• **TASK TO COMPLETE**
Go over the lines below, and when one contains the word "This", copy it.

=== Section Start ===

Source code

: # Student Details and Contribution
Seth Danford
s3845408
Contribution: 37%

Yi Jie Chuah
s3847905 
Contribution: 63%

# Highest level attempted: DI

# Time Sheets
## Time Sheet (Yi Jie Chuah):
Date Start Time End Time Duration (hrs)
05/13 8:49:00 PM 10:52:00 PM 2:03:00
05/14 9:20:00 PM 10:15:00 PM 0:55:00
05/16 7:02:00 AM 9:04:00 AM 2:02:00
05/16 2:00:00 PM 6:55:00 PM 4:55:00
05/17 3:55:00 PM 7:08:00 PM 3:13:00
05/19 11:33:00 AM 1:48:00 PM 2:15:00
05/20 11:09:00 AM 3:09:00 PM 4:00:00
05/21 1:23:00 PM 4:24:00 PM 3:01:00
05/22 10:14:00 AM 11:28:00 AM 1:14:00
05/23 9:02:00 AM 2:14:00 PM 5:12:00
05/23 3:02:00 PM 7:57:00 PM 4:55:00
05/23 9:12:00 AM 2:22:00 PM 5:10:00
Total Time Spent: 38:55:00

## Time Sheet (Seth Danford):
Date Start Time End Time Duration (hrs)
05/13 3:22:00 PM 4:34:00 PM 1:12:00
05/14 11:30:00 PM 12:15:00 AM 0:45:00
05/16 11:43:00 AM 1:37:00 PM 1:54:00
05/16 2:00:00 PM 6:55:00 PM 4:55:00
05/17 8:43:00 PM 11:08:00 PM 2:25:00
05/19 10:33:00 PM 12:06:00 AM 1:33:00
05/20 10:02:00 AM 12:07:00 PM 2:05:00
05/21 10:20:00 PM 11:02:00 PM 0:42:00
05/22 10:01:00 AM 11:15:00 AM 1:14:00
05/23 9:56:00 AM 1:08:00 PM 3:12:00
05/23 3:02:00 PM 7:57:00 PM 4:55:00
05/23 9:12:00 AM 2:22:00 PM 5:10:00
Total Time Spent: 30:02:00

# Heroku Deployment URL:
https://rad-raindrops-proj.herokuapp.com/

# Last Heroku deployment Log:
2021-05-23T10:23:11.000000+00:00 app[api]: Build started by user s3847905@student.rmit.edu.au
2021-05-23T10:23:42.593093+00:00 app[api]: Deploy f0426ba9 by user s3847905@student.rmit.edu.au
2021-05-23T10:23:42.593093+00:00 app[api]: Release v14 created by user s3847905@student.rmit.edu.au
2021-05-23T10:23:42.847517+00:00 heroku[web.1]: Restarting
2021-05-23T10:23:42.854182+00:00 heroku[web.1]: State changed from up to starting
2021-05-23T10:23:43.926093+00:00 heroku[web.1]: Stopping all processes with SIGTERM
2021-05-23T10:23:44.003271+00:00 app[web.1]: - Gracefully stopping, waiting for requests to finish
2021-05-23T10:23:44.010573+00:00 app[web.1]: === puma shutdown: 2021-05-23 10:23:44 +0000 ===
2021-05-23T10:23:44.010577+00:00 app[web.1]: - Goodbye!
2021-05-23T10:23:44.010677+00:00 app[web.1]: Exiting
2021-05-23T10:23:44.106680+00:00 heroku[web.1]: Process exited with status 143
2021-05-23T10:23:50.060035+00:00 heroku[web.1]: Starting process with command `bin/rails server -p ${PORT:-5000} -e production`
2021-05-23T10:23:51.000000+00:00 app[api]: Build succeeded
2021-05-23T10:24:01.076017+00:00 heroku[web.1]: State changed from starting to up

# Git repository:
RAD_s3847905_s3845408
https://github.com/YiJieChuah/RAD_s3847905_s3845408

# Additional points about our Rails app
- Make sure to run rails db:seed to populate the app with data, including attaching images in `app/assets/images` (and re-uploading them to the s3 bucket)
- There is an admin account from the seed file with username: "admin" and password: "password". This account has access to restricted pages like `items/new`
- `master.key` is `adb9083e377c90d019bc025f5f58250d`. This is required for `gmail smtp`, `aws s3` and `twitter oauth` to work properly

=== Section End ===

• **EXERCISE RESULT**
- There is an admin account from the seed file with username: "admin" and password: "password". This account has access to restricted pages like `items/new`
- `master.key` is `adb9083e377c90d019bc025f5f58250d`. This is required for `gmail smtp`, `aws s3` and `twitter oauth` to work properly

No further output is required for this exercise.